■ What is expected
Set down all of the entries word for word, omitting the images they contain.
*** Supplied material
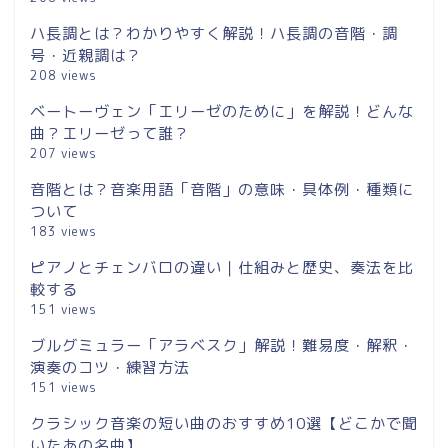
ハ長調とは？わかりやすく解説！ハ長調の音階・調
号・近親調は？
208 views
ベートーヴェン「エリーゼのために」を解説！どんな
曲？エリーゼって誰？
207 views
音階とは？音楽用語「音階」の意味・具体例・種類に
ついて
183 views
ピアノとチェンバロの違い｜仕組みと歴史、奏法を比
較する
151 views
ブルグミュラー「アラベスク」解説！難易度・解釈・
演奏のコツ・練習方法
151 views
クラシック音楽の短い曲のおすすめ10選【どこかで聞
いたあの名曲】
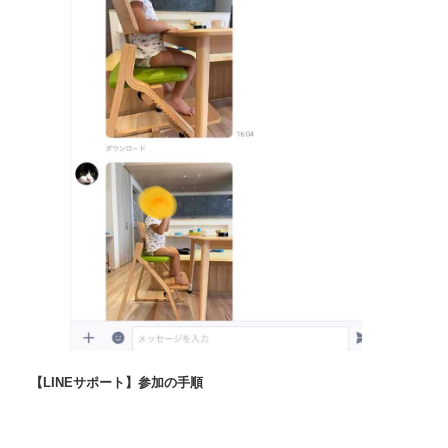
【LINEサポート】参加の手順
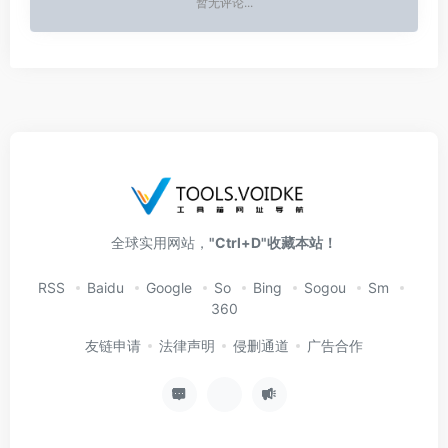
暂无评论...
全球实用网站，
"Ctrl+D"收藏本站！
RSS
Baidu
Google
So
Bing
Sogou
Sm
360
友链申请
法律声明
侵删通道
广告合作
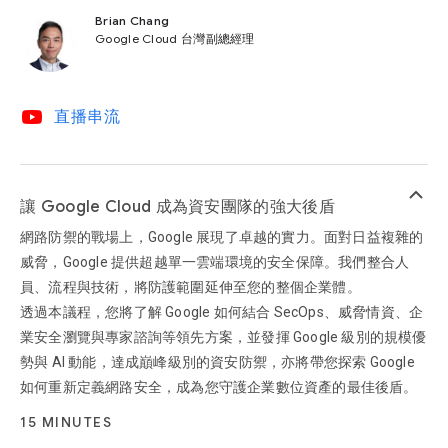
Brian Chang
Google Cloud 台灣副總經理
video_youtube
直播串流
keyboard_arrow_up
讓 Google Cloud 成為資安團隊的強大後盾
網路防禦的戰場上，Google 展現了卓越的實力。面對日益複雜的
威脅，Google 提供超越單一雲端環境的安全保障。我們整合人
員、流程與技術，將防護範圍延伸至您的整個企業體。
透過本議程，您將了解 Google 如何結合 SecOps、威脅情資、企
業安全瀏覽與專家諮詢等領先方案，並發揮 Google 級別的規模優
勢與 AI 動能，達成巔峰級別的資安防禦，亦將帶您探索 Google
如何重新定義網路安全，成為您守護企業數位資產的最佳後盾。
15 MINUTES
******
■ Your solution
ハ長調とは？わかりやすく解説！ハ長調の音階・調
号・近親調は？
208 views
ベートーヴェン「エリーゼのために」を解説！どんな
曲？エリーゼって誰？
207 views
音階とは？音楽用語「音階」の意味・具体例・種類に
ついて
183 views
ピアノとチェンバロの違い｜仕組みと歴史、奏法を比
較する
151 views
ブルグミュラー「アラベスク」解説！難易度・解釈・
演奏のコツ・練習方法
151 views
クラシック音楽の短い曲のおすすめ10選【どこかで聞
いたあの名曲】
【LINEサポート】参加の手順
暂无评论...
全球实用网站，
"Ctrl+D"收藏本站！
RSS
Baidu
Google
So
Bing
Sogou
Sm
360
友链申请
法律声明
侵删通道
广告合作
Brian Chang
Google Cloud 台灣副總經理
video_youtube
直播串流
keyboard_arrow_up
讓 Google Cloud 成為資安團隊的強大後盾
網路防禦的戰場上，Google 展現了卓越的實力。面對日益複雜的
威脅，Google 提供超越單一雲端環境的安全保障。我們整合人
員、流程與技術，將防護範圍延伸至您的整個企業體。
透過本議程，您將了解 Google 如何結合 SecOps、威脅情資、企
業安全瀏覽與專家諮詢等領先方案，並發揮 Google 級別的規模優
勢與 AI 動能，達成巔峰級別的資安防禦，亦將帶您探索 Google
如何重新定義網路安全，成為您守護企業數位資產的最佳後盾。
15 MINUTES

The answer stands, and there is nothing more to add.